Lors d’une longue interview filmée par l’INA en 2006, son ami du conservatoire de Madrid, Luis de Pablo son exact contemporain avait évoqué avec moi quelques souvenirs de Cristóbal Halffter. Aussi, je prends la liberté d’en livrer ici quelques extraits

« Je connais bien Cristóbal Halffter. Depuis très longtemps ; depuis les années cinquante. Je pense que c’est un grand compositeur. C'est peut-être vrai que nous sommes un peu les deux pôles de la musique espagnole de notre génération. Dans la mesure de ces deux pôles, nous sommes très différents l'un de l'autre... Nos rapports, de mon point de vue, sont très positifs.

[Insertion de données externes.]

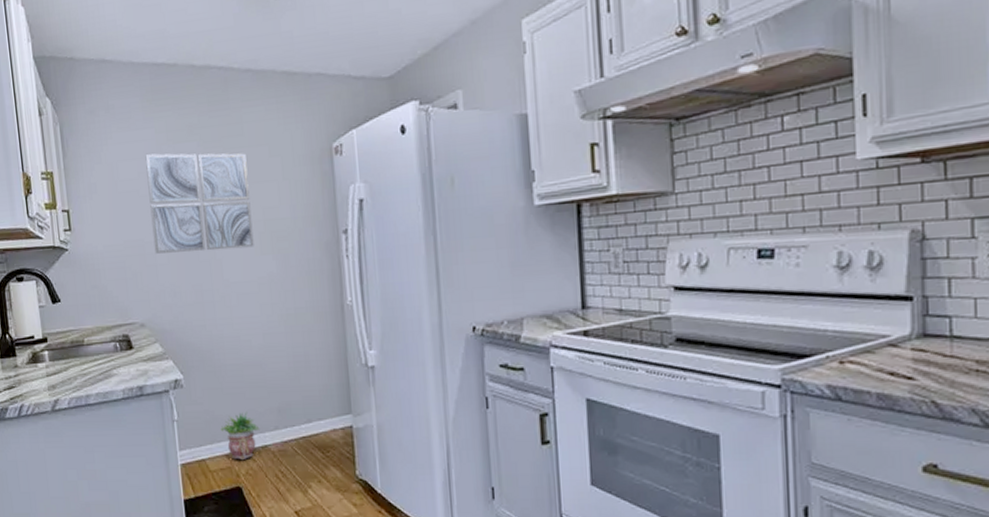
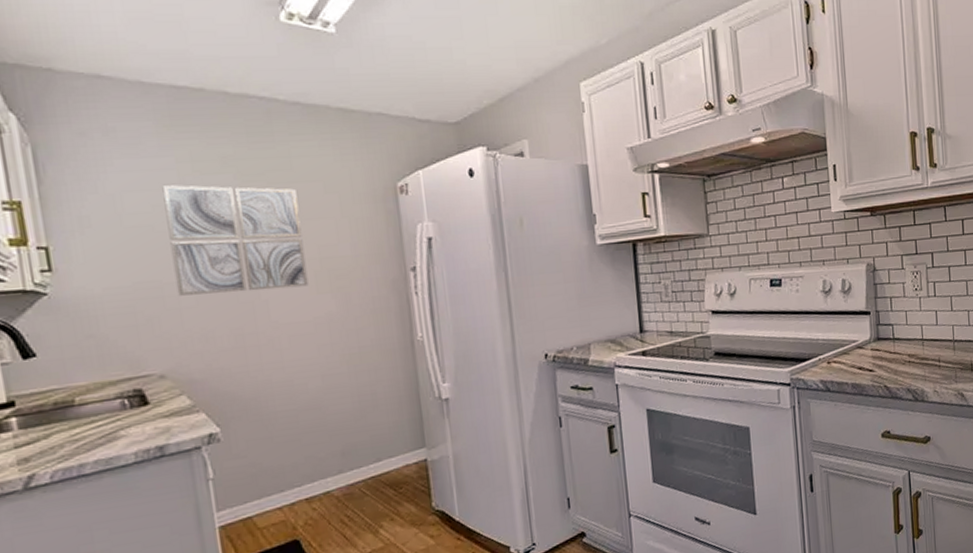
potted plant: present [220,411,260,460] -> none [271,458,321,512]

On se voit peu, il voyage autant que moi. Et puis, il a une résidence très belle, loin de Madrid. Dans un château, au Nord-Ouest de l’Espagne. Il s’isole là-bas pour travailler au calme. Il a de la chance parce que c’est vraiment très bien comme endroit ! Je le vois, on se fréquente, mais pas beaucoup ; pas par une raison quelconque, tout simplement par le fait de son isolement volontaire et de nos nombreux voyages respectifs. J'apprécie beaucoup sa musique. Et ce n’est pas seulement une question d’appréciation, je l’aime, tout simplement ; il y a beaucoup de choses de lui... enfin, je l’aime beaucoup comme compositeur. Je pense qu’il penche, c’est mon opinion - je le dis comme une simple opinion -, pour un expressionnisme très outré dans lequel la hauteur est presque effacée au profit des structures extrêmement denses, et une expression toujours très violente. Ce qui est très caractéristique chez lui, c’est que son apport le plus important se réalise essentiellement dans le domaine orchestral. La partie vocale de la musique de Cristobal, toute belle qu’elle soit, est, à mon avis,  moins importante que son œuvre pour orchestre où il a trouvé vraiment quelque chose de personnel, d’immédiatement reconnaissable.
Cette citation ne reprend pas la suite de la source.